Mags told us: 'I had no alternative but to plead guilty; he's 72 now and I just couldn't let all this go on for his sake.
'I was just watching him go more and more downhill and I eventually gave in.'
Asked why so many people had been willing to testify against her, she claimed they had been put under pressure either by being threatened with being put on indictment themselves or because they were addicts who became prepared to say anything just so they would be let away for their next fix.
Claims that Mags was one of the main beneficiaries of an operation which was raking in at least £200,000 a year from drug dealing, were also rubbished by her.
'I am in over my head in debt,' she said, adding if any cash was found it had nothing to do with her.
But after she plead guilty, families came out accusing Mags herself of peddling drugs to their children and relatives, including in some cases going as far as to blame her for their drug-related deaths.
She said: 'These stories are rubbish. I never ever agreed to members of my family selling drugs. But at the end of the day they are adults and free to make up their own minds whatever they do.'
Asked why so many people were willing to 'shop' her, she said: 'There are people out there who hate the Haneys for reasons I don't really know.'
Asked if her notoriety had been her downfall and if she had courted publicity she said: 'Never. I fought a cause for justice for the innocent children of our nation. Why shouldn't I have done that?'
Haney eventually served six years in Cornton Vale Women's Prison, before being released in 2009.
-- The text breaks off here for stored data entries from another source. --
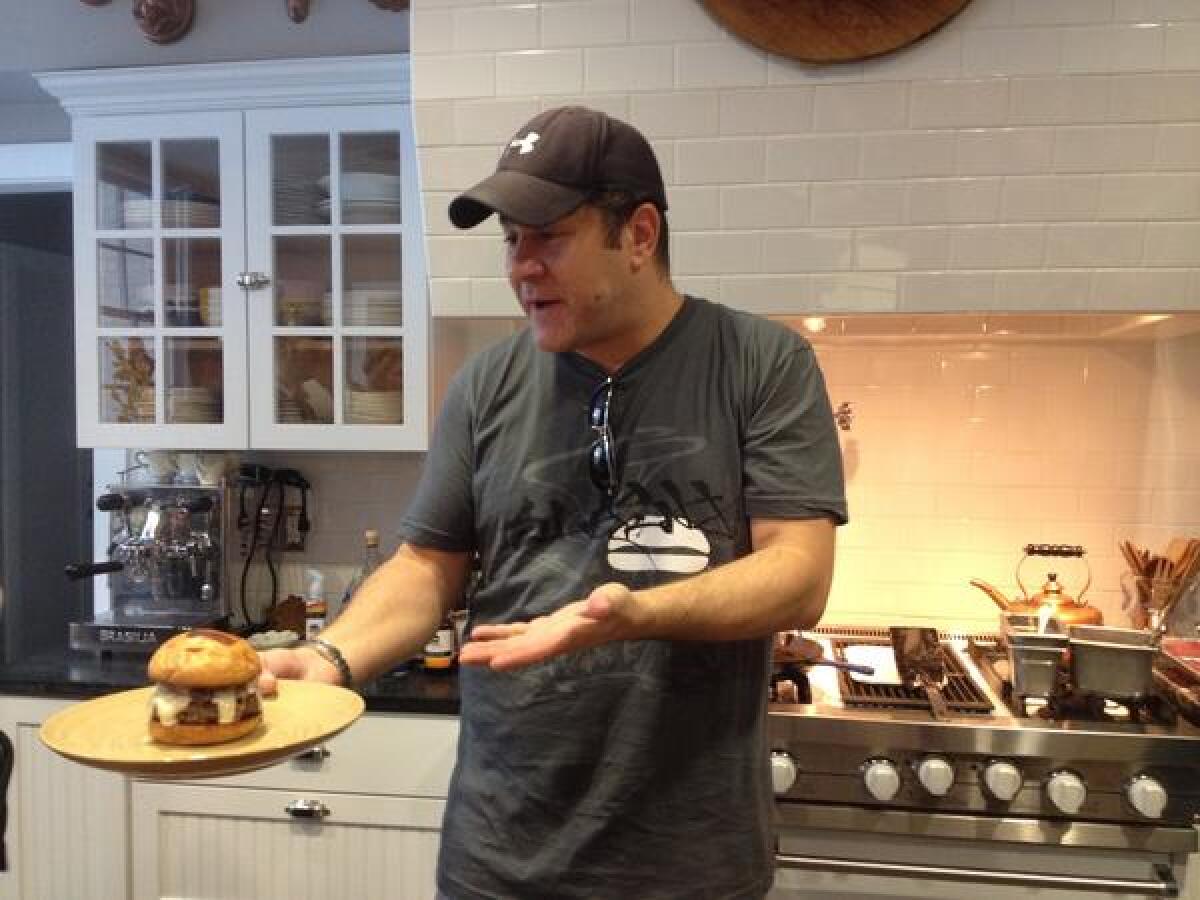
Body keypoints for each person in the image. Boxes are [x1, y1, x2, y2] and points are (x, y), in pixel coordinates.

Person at [259, 105, 848, 900]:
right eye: (511, 240)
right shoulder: (486, 385)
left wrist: (639, 612)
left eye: (549, 237)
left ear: (639, 236)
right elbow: (427, 564)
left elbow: (800, 576)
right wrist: (331, 656)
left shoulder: (761, 365)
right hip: (500, 861)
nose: (521, 267)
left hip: (689, 865)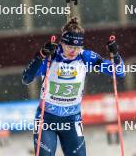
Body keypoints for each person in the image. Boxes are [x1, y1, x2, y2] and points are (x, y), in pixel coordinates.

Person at [22, 17, 125, 156]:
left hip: (72, 120)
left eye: (77, 47)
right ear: (62, 43)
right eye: (70, 46)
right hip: (46, 119)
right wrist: (40, 56)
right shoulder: (51, 57)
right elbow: (26, 78)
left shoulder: (85, 58)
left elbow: (118, 72)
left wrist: (116, 55)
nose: (73, 51)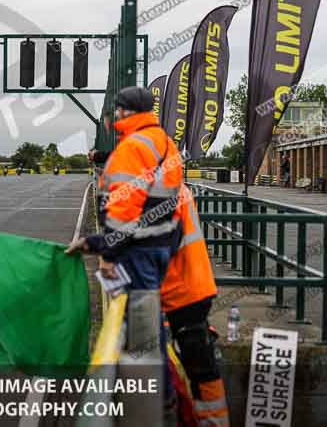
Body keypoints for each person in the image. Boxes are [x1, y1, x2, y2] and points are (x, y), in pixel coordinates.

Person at [66, 85, 183, 405]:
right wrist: (93, 241)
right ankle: (157, 393)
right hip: (158, 245)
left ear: (127, 111)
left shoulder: (132, 148)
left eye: (117, 109)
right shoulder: (165, 143)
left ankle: (154, 398)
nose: (114, 115)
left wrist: (106, 253)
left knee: (142, 324)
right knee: (147, 318)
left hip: (137, 251)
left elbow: (122, 212)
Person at [162, 185, 230, 427]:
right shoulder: (176, 187)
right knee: (201, 366)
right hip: (192, 287)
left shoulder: (158, 191)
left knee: (197, 368)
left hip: (180, 293)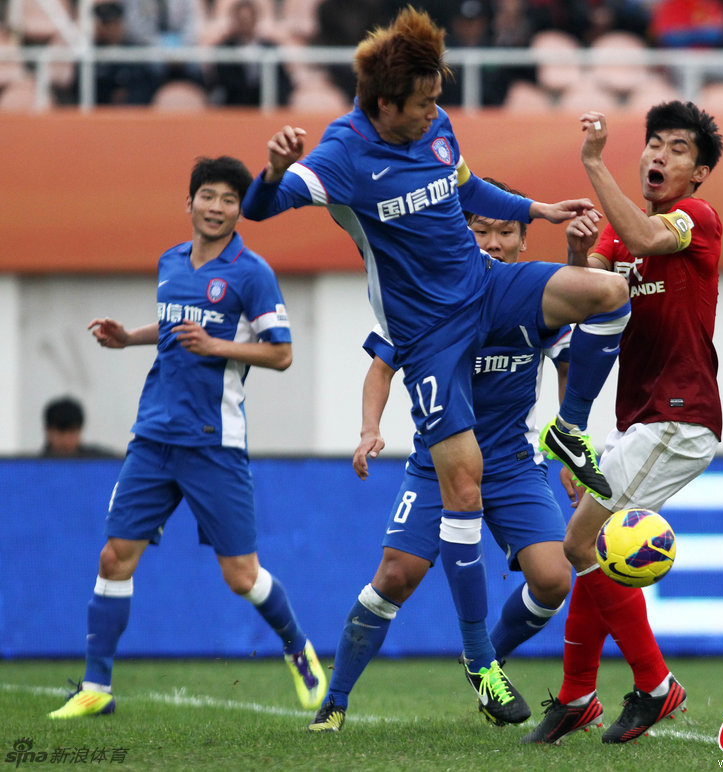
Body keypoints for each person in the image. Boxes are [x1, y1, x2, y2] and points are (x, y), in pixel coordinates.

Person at [240, 5, 630, 725]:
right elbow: (263, 211)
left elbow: (465, 185)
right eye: (422, 103)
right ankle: (480, 664)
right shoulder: (343, 155)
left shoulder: (437, 128)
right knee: (459, 482)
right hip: (429, 337)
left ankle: (568, 432)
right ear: (384, 104)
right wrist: (271, 173)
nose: (434, 113)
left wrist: (536, 209)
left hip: (487, 290)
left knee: (609, 290)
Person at [48, 156, 326, 719]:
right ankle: (96, 687)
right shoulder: (170, 262)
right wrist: (130, 338)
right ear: (190, 203)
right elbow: (177, 325)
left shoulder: (252, 272)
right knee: (113, 557)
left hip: (213, 442)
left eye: (228, 199)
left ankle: (298, 649)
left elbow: (282, 353)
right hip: (153, 436)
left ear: (239, 209)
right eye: (208, 196)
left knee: (241, 576)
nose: (216, 207)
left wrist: (218, 347)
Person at [308, 178, 576, 732]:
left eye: (507, 232)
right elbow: (382, 365)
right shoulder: (425, 296)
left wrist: (573, 440)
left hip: (510, 463)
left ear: (524, 243)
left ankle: (484, 663)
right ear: (461, 232)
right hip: (438, 465)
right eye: (482, 229)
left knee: (553, 580)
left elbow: (571, 358)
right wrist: (368, 429)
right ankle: (334, 702)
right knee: (396, 575)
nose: (494, 242)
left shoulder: (532, 297)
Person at [522, 101, 723, 745]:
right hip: (636, 421)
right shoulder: (618, 237)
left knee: (581, 546)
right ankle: (579, 696)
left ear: (700, 174)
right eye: (654, 143)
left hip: (679, 417)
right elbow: (589, 303)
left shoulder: (696, 218)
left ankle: (657, 686)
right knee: (589, 552)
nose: (659, 155)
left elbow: (643, 239)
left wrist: (590, 162)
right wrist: (578, 254)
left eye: (678, 149)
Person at [208, 0, 293, 107]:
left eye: (248, 18)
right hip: (235, 104)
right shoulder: (224, 47)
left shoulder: (270, 47)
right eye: (242, 19)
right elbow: (221, 80)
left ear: (255, 19)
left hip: (265, 103)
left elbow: (283, 79)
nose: (245, 23)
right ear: (235, 20)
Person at [41, 396, 118, 458]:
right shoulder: (36, 467)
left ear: (80, 430)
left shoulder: (100, 461)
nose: (66, 440)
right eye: (60, 432)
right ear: (48, 430)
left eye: (72, 432)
In jail, she battled cervical cancer and her health began to decline, and latterly she was using a wheelchair.
A larger than life character who at various times both revelled in and rued her notoriety, her dry sense of humour was on display as she spoke to a Stirling Observer reporter while on day release from prison and sitting in an otherwise packed McDonalds in Stirling - surrounded by empty tables.
'Look at this lot,' she laughed. 'What do they think I'm going to do? I'm a pensioner with cancer and a walking stick...'
The six-part series will be available on BBC Sounds from Friday August 8.